= Beginning of Section =

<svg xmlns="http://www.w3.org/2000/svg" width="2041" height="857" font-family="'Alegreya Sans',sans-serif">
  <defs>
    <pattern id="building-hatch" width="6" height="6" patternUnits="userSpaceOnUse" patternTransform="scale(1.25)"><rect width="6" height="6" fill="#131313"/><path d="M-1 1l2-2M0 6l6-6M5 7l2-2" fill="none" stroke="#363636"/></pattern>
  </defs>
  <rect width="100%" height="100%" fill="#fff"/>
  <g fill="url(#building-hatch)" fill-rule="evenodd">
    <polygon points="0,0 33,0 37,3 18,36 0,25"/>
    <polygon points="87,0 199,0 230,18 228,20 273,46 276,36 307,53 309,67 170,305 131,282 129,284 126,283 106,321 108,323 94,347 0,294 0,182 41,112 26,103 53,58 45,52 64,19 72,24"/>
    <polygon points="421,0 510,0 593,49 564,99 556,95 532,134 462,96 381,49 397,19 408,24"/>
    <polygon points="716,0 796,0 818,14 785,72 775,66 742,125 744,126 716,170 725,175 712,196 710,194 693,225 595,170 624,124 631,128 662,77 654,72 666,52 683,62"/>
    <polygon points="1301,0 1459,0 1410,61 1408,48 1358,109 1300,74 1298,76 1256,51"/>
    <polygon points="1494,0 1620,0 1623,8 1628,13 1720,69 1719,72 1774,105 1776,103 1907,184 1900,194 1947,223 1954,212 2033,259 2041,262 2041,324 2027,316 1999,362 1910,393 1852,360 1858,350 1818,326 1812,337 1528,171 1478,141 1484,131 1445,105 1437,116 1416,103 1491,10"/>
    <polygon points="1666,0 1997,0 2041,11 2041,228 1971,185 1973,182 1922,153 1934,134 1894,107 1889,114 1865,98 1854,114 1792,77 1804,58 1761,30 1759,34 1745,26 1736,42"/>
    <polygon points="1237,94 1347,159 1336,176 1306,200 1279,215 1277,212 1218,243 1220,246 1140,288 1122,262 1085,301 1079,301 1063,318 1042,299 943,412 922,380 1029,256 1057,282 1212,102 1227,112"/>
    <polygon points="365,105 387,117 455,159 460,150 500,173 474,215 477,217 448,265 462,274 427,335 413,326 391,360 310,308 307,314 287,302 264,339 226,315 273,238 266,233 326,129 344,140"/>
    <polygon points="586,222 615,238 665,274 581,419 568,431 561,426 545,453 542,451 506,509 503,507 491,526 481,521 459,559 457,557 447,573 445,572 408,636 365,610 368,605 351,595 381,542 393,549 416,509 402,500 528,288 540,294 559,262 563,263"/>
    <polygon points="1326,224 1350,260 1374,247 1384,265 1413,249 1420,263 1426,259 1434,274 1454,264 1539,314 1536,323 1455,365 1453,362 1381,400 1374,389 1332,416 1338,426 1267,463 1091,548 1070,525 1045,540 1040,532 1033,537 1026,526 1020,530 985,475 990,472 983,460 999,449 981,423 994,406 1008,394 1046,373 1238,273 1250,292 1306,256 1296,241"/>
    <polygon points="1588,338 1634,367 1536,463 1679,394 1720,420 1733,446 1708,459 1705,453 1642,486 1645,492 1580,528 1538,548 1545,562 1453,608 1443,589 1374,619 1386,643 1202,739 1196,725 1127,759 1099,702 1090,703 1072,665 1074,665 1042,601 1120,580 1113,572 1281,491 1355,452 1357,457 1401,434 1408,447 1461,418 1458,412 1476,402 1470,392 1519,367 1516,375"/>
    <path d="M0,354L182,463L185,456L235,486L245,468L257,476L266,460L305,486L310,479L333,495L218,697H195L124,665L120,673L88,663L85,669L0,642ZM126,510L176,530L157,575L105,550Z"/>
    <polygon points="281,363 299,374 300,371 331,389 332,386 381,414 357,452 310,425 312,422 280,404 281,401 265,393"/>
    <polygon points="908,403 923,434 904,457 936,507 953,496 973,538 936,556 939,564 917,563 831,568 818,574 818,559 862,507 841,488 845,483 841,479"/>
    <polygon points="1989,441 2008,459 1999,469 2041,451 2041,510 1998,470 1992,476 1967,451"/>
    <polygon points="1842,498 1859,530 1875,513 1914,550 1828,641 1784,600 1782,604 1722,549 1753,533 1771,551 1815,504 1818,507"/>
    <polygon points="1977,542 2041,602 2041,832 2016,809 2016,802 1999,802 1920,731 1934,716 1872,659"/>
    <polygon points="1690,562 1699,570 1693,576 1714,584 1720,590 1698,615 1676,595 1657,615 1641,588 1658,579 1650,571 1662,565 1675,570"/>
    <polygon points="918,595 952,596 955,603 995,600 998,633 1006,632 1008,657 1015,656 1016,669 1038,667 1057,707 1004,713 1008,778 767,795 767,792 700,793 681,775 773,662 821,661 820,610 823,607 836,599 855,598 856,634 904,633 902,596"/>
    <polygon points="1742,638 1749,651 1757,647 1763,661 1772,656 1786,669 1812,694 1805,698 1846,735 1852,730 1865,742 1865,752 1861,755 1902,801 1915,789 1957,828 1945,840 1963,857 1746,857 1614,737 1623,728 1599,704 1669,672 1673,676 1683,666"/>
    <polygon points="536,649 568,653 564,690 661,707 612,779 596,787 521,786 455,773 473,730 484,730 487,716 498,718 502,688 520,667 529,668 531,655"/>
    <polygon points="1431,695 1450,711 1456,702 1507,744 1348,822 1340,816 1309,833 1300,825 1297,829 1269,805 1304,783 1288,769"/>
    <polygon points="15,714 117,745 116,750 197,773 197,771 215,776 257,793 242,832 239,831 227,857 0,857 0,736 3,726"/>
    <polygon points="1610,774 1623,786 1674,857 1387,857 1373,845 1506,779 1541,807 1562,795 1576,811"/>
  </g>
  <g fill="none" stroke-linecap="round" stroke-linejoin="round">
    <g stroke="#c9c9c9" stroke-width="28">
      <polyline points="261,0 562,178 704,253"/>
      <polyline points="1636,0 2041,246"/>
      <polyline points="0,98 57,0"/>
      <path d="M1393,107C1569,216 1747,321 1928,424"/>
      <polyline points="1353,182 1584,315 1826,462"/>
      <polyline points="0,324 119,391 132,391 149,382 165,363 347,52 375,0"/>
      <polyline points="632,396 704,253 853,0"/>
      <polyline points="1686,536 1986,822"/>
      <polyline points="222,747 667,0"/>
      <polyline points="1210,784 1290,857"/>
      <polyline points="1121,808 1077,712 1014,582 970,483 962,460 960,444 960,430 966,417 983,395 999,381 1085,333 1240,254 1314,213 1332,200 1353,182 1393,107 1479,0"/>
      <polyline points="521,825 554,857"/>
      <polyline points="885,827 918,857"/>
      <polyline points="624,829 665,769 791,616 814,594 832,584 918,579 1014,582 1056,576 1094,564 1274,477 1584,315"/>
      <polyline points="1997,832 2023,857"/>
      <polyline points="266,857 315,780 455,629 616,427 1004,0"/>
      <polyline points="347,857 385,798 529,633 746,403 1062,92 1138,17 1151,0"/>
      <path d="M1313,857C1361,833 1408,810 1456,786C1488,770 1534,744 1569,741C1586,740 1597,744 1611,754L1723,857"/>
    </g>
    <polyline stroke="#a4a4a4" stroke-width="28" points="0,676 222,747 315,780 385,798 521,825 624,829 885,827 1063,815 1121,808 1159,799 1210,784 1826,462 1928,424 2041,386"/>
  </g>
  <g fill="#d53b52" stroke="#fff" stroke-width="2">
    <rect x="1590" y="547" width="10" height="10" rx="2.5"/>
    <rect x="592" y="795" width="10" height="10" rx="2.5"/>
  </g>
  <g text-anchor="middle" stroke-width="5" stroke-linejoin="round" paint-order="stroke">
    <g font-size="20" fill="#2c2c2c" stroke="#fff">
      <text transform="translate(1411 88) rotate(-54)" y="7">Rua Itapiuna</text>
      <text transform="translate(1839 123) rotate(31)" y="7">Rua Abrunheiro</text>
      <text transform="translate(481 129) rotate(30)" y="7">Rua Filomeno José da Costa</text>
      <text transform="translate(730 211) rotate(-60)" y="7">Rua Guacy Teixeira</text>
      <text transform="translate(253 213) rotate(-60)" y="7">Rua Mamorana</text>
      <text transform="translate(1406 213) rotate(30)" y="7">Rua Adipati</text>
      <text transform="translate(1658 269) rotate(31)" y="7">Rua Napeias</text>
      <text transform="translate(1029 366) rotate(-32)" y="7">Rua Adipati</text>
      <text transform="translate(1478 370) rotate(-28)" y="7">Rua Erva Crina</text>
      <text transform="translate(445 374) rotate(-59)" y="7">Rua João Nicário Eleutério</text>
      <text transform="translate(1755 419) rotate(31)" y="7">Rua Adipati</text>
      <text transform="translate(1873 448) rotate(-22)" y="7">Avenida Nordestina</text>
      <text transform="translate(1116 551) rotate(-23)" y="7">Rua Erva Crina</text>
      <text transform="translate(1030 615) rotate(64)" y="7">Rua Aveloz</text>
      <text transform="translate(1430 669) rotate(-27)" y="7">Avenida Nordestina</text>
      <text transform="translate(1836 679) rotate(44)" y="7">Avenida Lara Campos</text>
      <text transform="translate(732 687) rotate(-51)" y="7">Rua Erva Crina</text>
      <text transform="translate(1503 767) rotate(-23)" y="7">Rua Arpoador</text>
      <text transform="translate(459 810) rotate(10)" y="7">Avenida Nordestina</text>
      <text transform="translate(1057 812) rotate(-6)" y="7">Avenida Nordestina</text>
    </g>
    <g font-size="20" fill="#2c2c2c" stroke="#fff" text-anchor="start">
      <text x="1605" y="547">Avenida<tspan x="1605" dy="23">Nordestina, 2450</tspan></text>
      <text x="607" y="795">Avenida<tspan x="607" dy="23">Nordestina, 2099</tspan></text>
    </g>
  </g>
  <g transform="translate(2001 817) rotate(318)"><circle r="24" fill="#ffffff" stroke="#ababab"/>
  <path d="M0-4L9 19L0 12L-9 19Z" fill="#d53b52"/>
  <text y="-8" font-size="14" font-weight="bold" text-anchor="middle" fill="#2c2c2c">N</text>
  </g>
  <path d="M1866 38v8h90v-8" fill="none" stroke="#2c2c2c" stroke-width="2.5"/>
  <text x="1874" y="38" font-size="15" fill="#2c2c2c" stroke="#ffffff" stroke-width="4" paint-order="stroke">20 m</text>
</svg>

= End of Section =

■ Your instructions ■
Say how many lines of the records contain the word "linejoin", and give no other output.

■ Task output ■
2